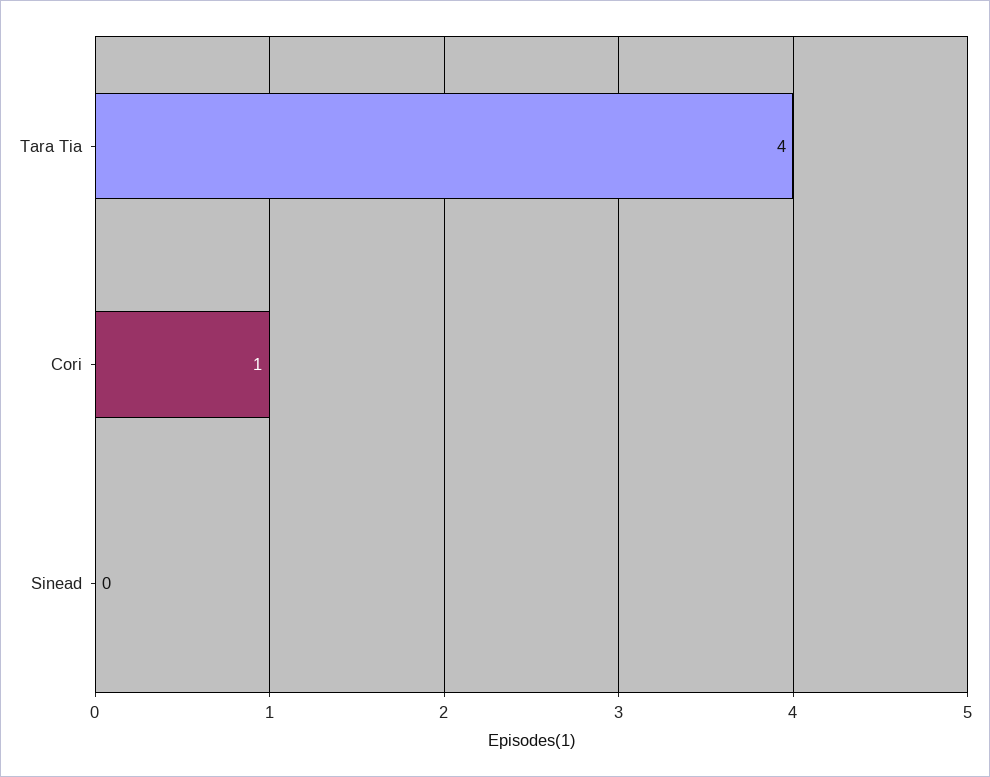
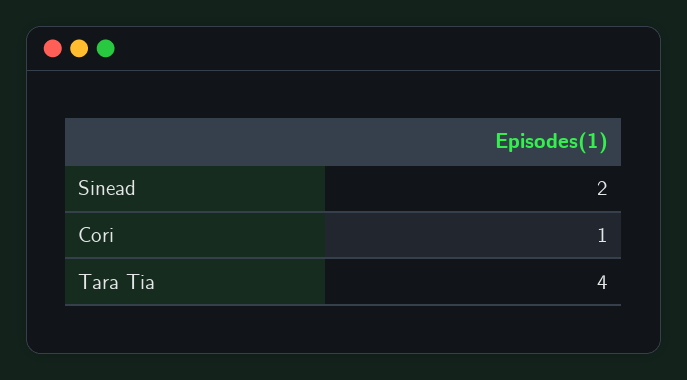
  {
    "Tara Tia": 4,
    "Cori": 1,
-   "Sinead": 0
+   "Sinead": 2
  }

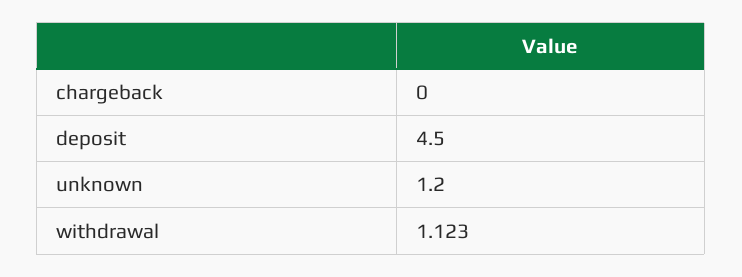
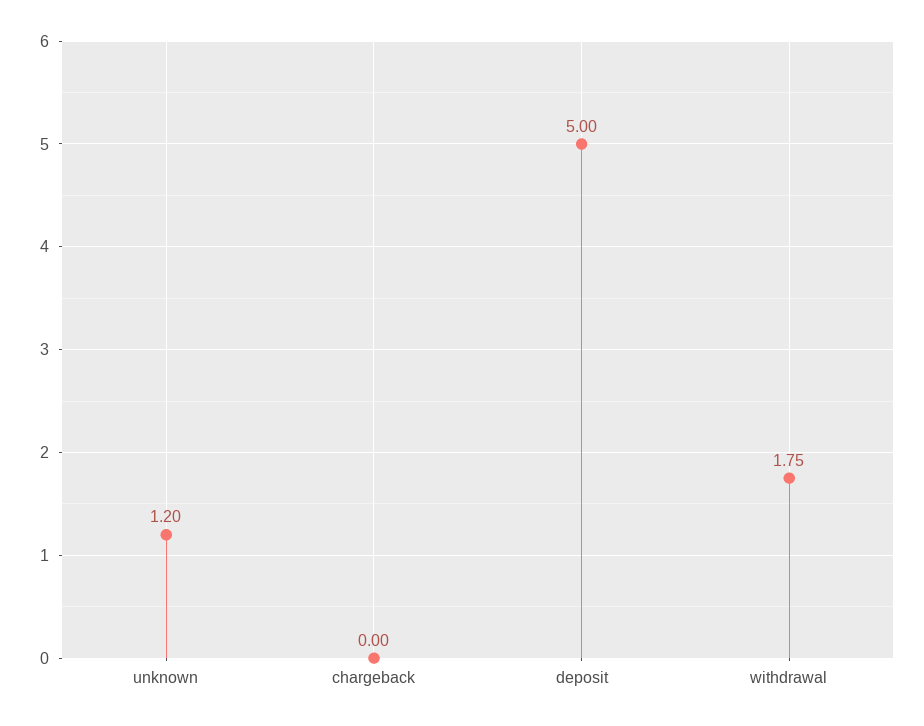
  {
    "chargeback": 0,
-   "deposit": 4.5,
+   "deposit": 5,
    "unknown": 1.2,
-   "withdrawal": 1.123
+   "withdrawal": 1.75
  }

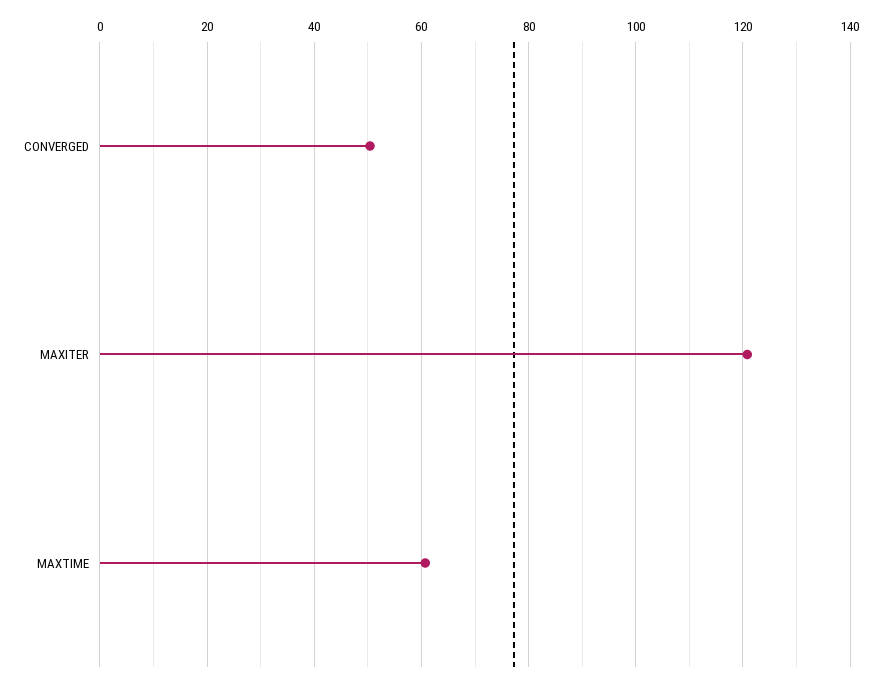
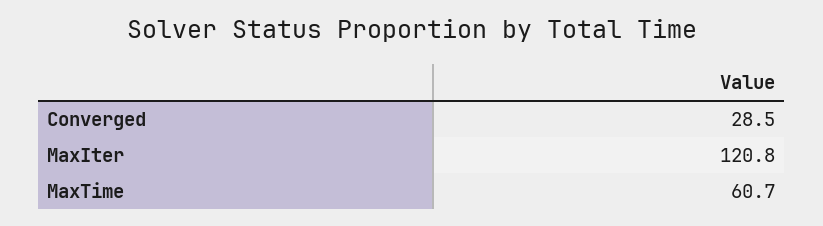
  {
-   "CONVERGED": 50,
+   "CONVERGED": 28.5,
    "MAXITER": 120.8,
    "MAXTIME": 60.7
  }

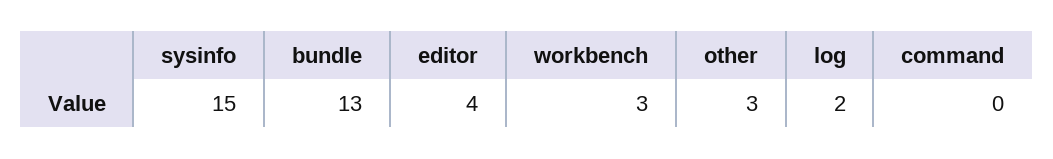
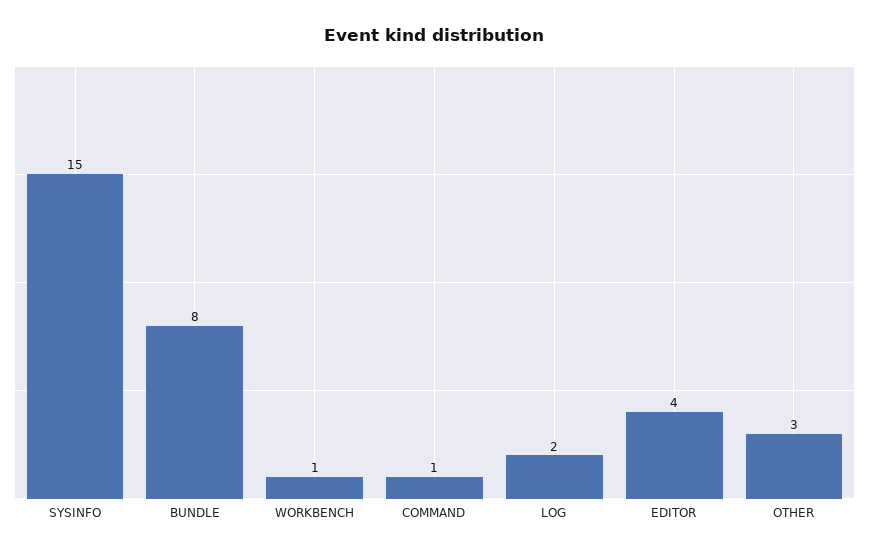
  {
    "sysinfo": 15,
-   "bundle": 13,
+   "bundle": 8,
    "editor": 4,
-   "workbench": 3,
+   "workbench": 1,
    "other": 3,
    "log": 2,
-   "command": 0
+   "command": 1
  }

§ Exercise prompt
Everything in the entries except the pictures should be returned exactly as given.

§ Written reply
  {
    "Tara Tia": 4,
    "Cori": 1,
-   "Sinead": 0
+   "Sinead": 2
  }

  {
    "chargeback": 0,
-   "deposit": 4.5,
+   "deposit": 5,
    "unknown": 1.2,
-   "withdrawal": 1.123
+   "withdrawal": 1.75
  }

  {
-   "CONVERGED": 50,
+   "CONVERGED": 28.5,
    "MAXITER": 120.8,
    "MAXTIME": 60.7
  }

  {
    "sysinfo": 15,
-   "bundle": 13,
+   "bundle": 8,
    "editor": 4,
-   "workbench": 3,
+   "workbench": 1,
    "other": 3,
    "log": 2,
-   "command": 0
+   "command": 1
  }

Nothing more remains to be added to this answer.